Chicago Financial Firm CEO Killed in California Car Crash

(Crain's Chicago Business) Envestnet CEO Judson Bergman and his wife were killed in a San Francisco car crash early Thursday morning.

The Associated Press reports the accident happened when a car driving the wrong direction on U.S. Highway 101 struck a taxi carrying Bergman, 62, and his wife, Mary Miller-Bergman, 57. Four people died at the scene, including the couple, the taxi driver and the wrong-way driver, according to the AP and a California Highway Patrol spokesman.

Bergman revolutionized the financial services technology sector and fueled a wave of independent financial advisers when he founded Envestnet in 1999.

“It is with immeasurable sadness that we share the news that Judson Bergman, our chairman and chief executive officer, passed away today in San Francisco in an automobile accident,” the company said in a statement issued early today. “Mr. Bergman’s wife, Mary Miller, also sadly perished in this tragedy. On behalf of our board of directors, management team and employees, we extend our deepest sympathies to Jud and Mary’s family. As Envestnet’s founder, Jud was a remarkable leader whose vision, brilliance and drive built the foundation for Envestnet’s success.”

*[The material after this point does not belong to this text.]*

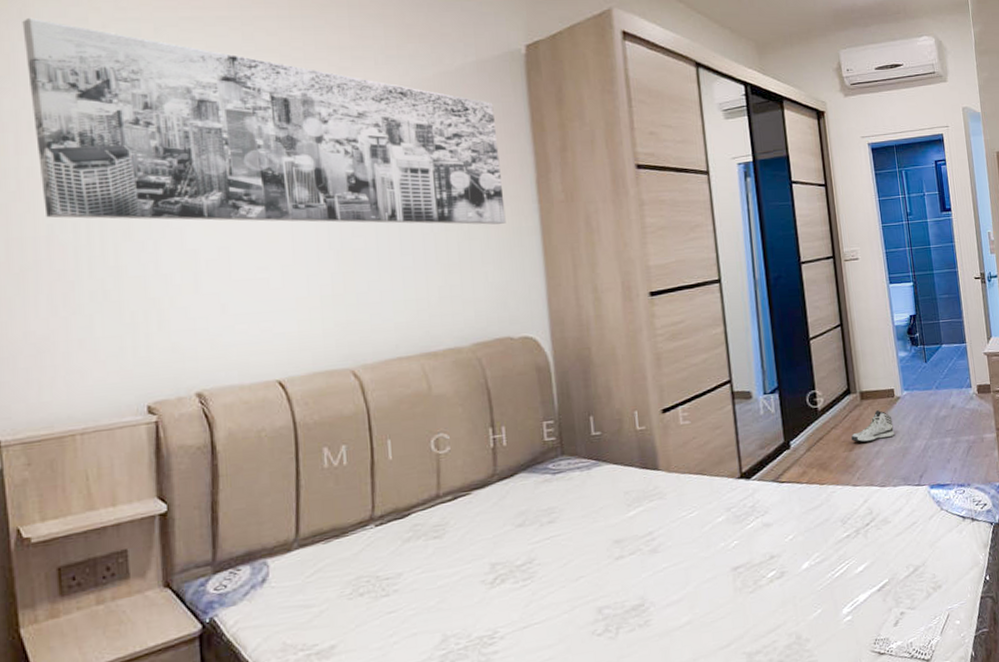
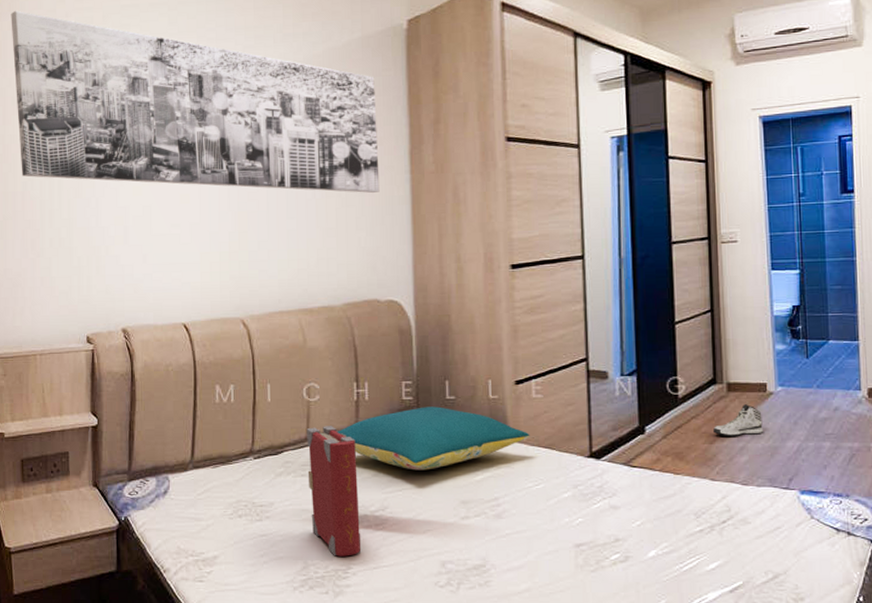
book: none [437,478,509,622] -> present [307,426,362,557]
pillow: none [472,444,681,516] -> present [336,406,530,471]

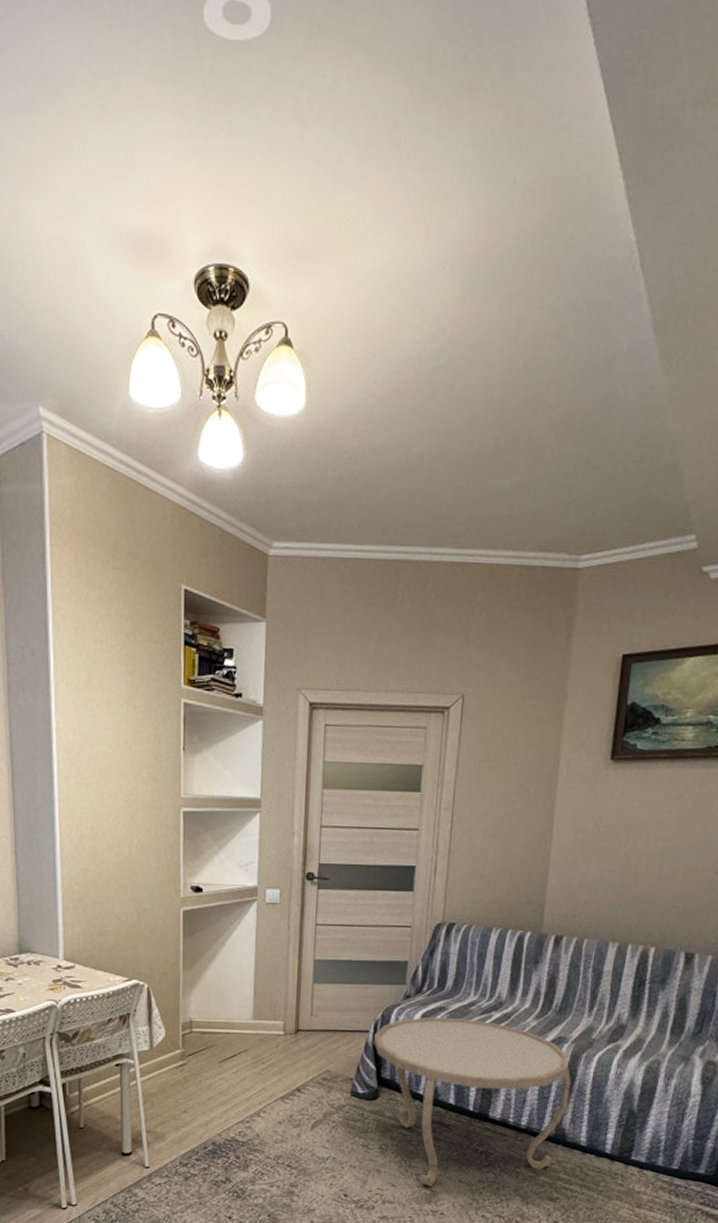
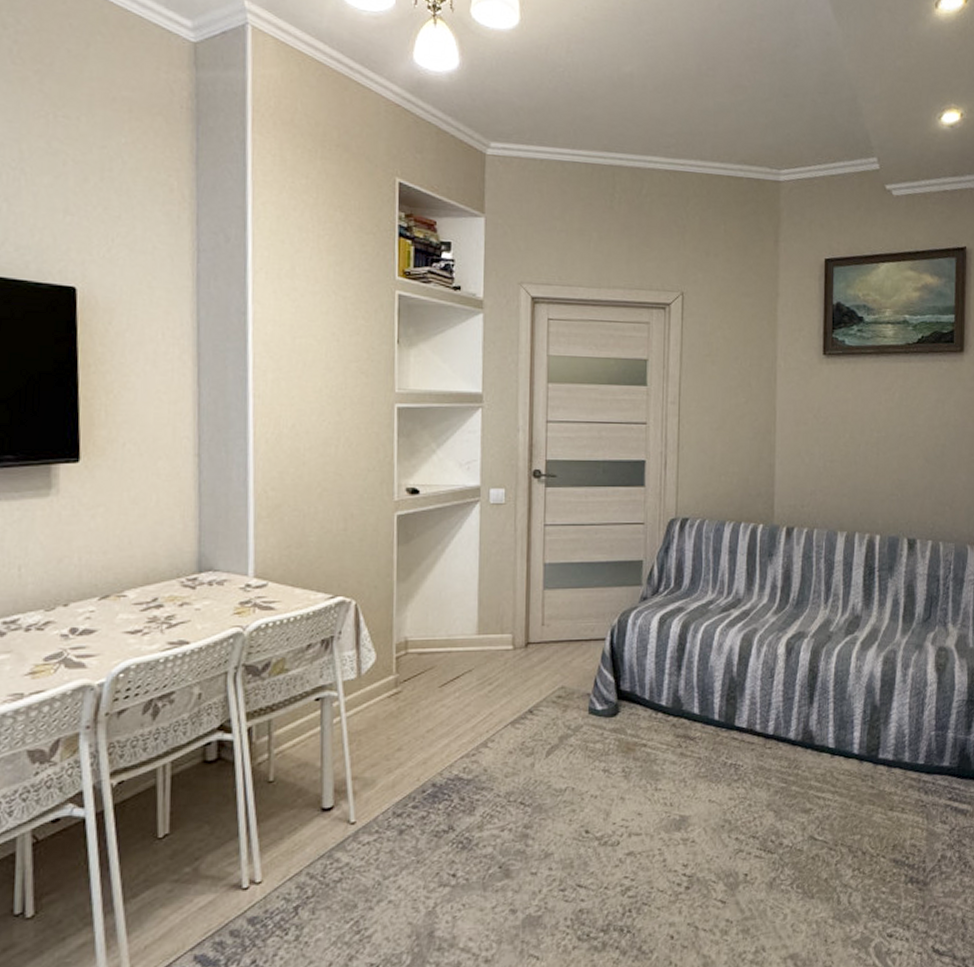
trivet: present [374,1016,571,1188] -> none [611,618,814,812]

Envestnet has appointed Bill Crager as interim CEO. Crager has been president of the company since 2002, and has also served as chief executive of its Envestnet Wealth Solutions unit. It also appointed its lead independent director, Ross Chapin, as interim chairman of the board.

Bergman, who had been Envestnet's chairman as well as CEO, founded the Chicago company after leaving his post as the head of mutual funds at Nuveen Investments. He had pitched the business idea that became Envestnet to Nuveen, but the fixed-income fund behemoth wasn't interested in backing the venture, so he set out on his own to create software tools that would help financial advisers break away from big institutions and set up their own shops.

“I was a reluctant entrepreneur,” Bergman said in an interview with Crain’s for a 2014 story about his company’s growth. He explained that he was in his early 40s, after having built a career at Nuveen over 17 years, and was supporting a wife and four kids. “There was never an 'aha' moment, just a growing conviction that this was a good thing to do.”

His idea proved prescient, and Envestnet grew into a major Chicago fintech firm, acquiring other companies along the way as it built extensive performance-tracking, portfolio-rebalancing, administrative and other software services for adviser clients and large institutions such as Fidelity.

Since its  2010 IPO, the profitable company's revenue rose to $812 million last year and its stock has created a nearly $3 billion market capitalization. It had 3,920 employees as of the end of last year, with 1,429 in the U.S. and most of the rest in India, according to the company’s annual filing with the Securities & Exchange Commission. Last year Crain's named Envestnet, which trades on the New York Stock Exchange, one of the Chicago area's 50 fastest-growing businesses. 

Bergman was at the forefront of a “revolution” in the financial services technology arena, said Joshua Rogers, the CEO of Chicago-based Arete Wealth Advisors. “He definitely deserved the success he had on the business front, but he was always humble,” Rogers said of his friend, golf buddy and business associate. Rogers and his wife socialized with Bergman and Miller-Bergman, whom he called an “absolutely lovely” person.

Miller-Bergman was the founder and managing partner of Chicago-based Hanover Hill Wealth Advisors. She earned her bachelor's degree in finance from the University of Illinois at Champaign-Urbana and an MBA from the University of Chicago.

Bergman was a Minnesota native who graduated from Wheaton College with a bachelor's degree in English, and later got an MBA from Columbia University.

He gained a reputation as a bit of a non-conventional CEO who used words like “gnarly” during analyst conference calls and quoted Bob Dylan in presentations at annual client summits. 

Bergman and his late first wife, Susan, seeded Envestnet but later turned to venture-capital firms, including Edgewater Funds and Apex Venture Partners in Chicago, for more funding. Those investment firms cashed out, and the company was largely owned by institutional investors, with Bergman as a minority owner. 

Susan, with whom he had four children, was diagnosed with brain cancer in 2002 and died in 2006. They had been married 27 years. When he later married Miller-Bergman, she brought three of her own kids to their family.

During the 2014 interview with Crain’s, he was eager to brag about the kids. Two of his children, Elliot and Natalie Bergman—a member of Crain's 20 In Their 20s class of 2016—formed the band Wild Belle, which has opened for big musical names like Beck. They may have taken after their father. In addition to being an entrepreneur, he said he considered himself a “hack guitarist.”